What I learned about life from my first car, part 1
I bought my very first car when I was 20. I paid cash for it; $5,000 to be exact. It was a 1990 Nissan Sentra. She was red, a year old, and I named her Bessie. She wasn’t much to look at—a box on wheels really—but she was my first and I loved her.
So, how did a broke 20-year-old scrape together $5,000 to buy a car? Well, in my teens and twenties I was wee bit of an overachiever.

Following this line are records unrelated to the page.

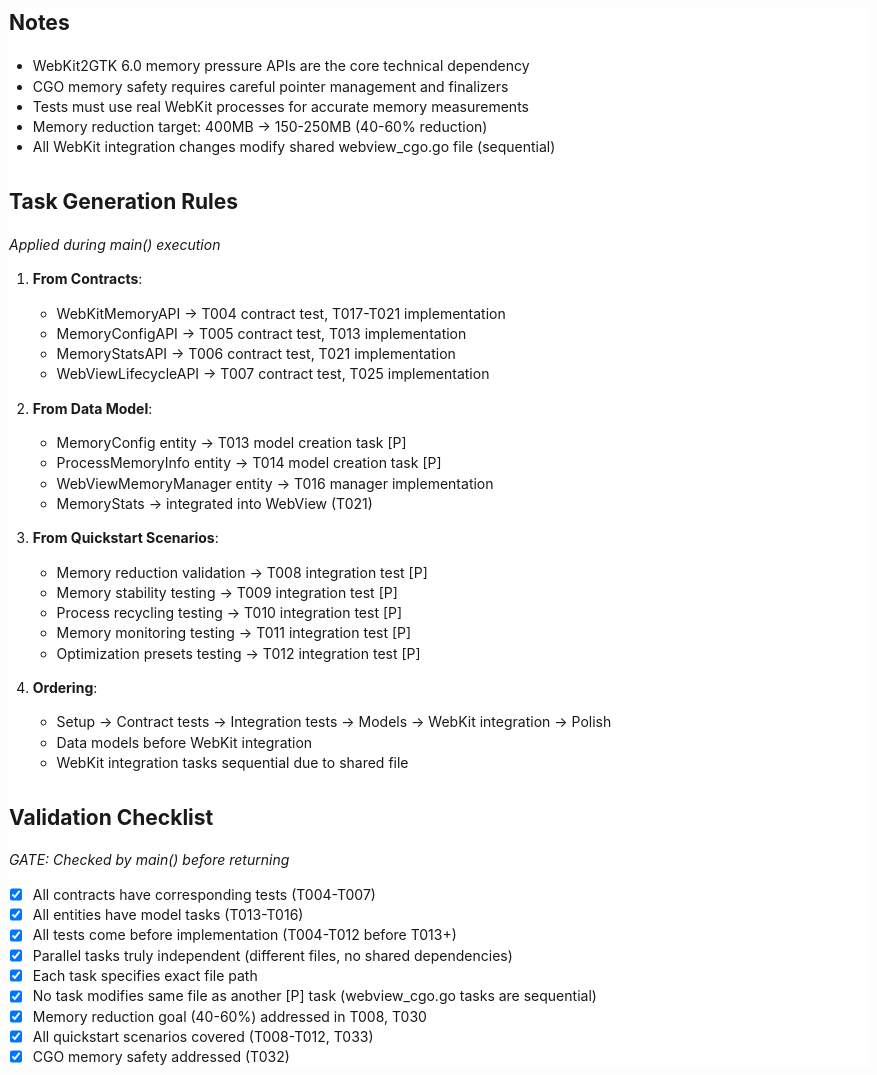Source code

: ## Notes
- WebKit2GTK 6.0 memory pressure APIs are the core technical dependency
- CGO memory safety requires careful pointer management and finalizers
- Tests must use real WebKit processes for accurate memory measurements
- Memory reduction target: 400MB → 150-250MB (40-60% reduction)
- All WebKit integration changes modify shared webview_cgo.go file (sequential)

## Task Generation Rules
*Applied during main() execution*

1. **From Contracts**:
   - WebKitMemoryAPI → T004 contract test, T017-T021 implementation
   - MemoryConfigAPI → T005 contract test, T013 implementation
   - MemoryStatsAPI → T006 contract test, T021 implementation
   - WebViewLifecycleAPI → T007 contract test, T025 implementation
   
2. **From Data Model**:
   - MemoryConfig entity → T013 model creation task [P]
   - ProcessMemoryInfo entity → T014 model creation task [P]
   - WebViewMemoryManager entity → T016 manager implementation
   - MemoryStats → integrated into WebView (T021)
   
3. **From Quickstart Scenarios**:
   - Memory reduction validation → T008 integration test [P]
   - Memory stability testing → T009 integration test [P]
   - Process recycling testing → T010 integration test [P]
   - Memory monitoring testing → T011 integration test [P]
   - Optimization presets testing → T012 integration test [P]

4. **Ordering**:
   - Setup → Contract tests → Integration tests → Models → WebKit integration → Polish
   - Data models before WebKit integration
   - WebKit integration tasks sequential due to shared file

## Validation Checklist
*GATE: Checked by main() before returning*

- [x] All contracts have corresponding tests (T004-T007)
- [x] All entities have model tasks (T013-T016)
- [x] All tests come before implementation (T004-T012 before T013+)
- [x] Parallel tasks truly independent (different files, no shared dependencies)
- [x] Each task specifies exact file path
- [x] No task modifies same file as another [P] task (webview_cgo.go tasks are sequential)
- [x] Memory reduction goal (40-60%) addressed in T008, T030
- [x] All quickstart scenarios covered (T008-T012, T033)
- [x] CGO memory safety addressed (T032)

My parents paid for my first two years of college and informed me that it was my job to pay for the last two from the savings they had forced me to pull together from the time I was 12. Always looking for an angle, I figured out I could graduate in 3 years instead of 4 if I took the maximum course load. I knew that would leave me a sweet little stash of cash if I played my cards right. So that’s what I did. Like I said, an overachiever. (Don’t worry; that trait has long passed.)
So it was May of 1991 and I had my cash. I scoured the newspaper classifieds. Yes, it was that long ago—pre-Craigs list, pre-ebay, almost even pre-Internet. Some dad was ticked that his son wanted to (horrors!) add a surfboard rack to the car, so he decided to take it away from his son and sell it. If the boy wanted a rack, he’d have to buy his own damn car.
We (yes, I had my friends with me) test drove the car. It seemed like a pretty sweet deal. So I told the guy I wanted to buy it right then. I can see his face now because I have since become old enough to look at 20-year-olds the same way. He looked like he wanted to pat me on the head and say, “Let me explain to you how the world works.” I knew nothing about transferring title or going to the DMV. I figured I just handed him a check and he gave me keys. I didn’t want to look dumb so I pretended I knew all about everything he was telling me.
The great thing I took away from the experience was how nice it is to be able to pay cash for something. You pay for it and it’s yours. It’s simple and clean, no strings attached and no interest adding up. It was a nice feeling and one I still like because it feels powerful. There’s no arguing over monthly payments or interest rates or what your trade-in is worth. You find a good product at a good price and you walk away with what you want. I figured out right then that I liked the security that having money could bring me. In the years that followed, I lost my way on that. I got into credit card debt and lived beyond my means. I managed to pull my way out of that in a few short years because I wanted to get back to that feeling of security. I’ve only financed one car since then and that monthly payment bothered me so much that I paid it off in one year instead of the three that I financed it for.
Owning that car equaled freedom to me in lots of ways and that only happened because I had the cash for it. I graduated in a recession and couldn’t find a decent job to save my soul. I would have never been able to finance a car based on my income, so saving up that money gave me the freedom I craved. Days after agreeing to buy the car, I walked away from the DMV with the title in my hand, free and clear. Now, all I had to do was learn how to drive. But that’s part 2 of this story.